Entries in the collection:
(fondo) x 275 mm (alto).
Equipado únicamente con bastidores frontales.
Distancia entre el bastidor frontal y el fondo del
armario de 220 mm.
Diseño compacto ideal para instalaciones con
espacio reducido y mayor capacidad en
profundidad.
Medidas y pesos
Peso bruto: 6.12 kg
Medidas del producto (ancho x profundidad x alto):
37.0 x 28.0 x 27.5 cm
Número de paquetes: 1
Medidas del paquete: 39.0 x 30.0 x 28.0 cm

■ Work task: Convert the material above into a JSON list of strings, with one string for each line and no blank lines.

■ Reply:
[
  "(fondo) x 275 mm (alto).",
  "Equipado únicamente con bastidores frontales.",
  "Distancia entre el bastidor frontal y el fondo del",
  "armario de 220 mm.",
  "Diseño compacto ideal para instalaciones con",
  "espacio reducido y mayor capacidad en",
  "profundidad.",
  "Medidas y pesos",
  "Peso bruto: 6.12 kg",
  "Medidas del producto (ancho x profundidad x alto):",
  "37.0 x 28.0 x 27.5 cm",
  "Número de paquetes: 1",
  "Medidas del paquete: 39.0 x 30.0 x 28.0 cm"
]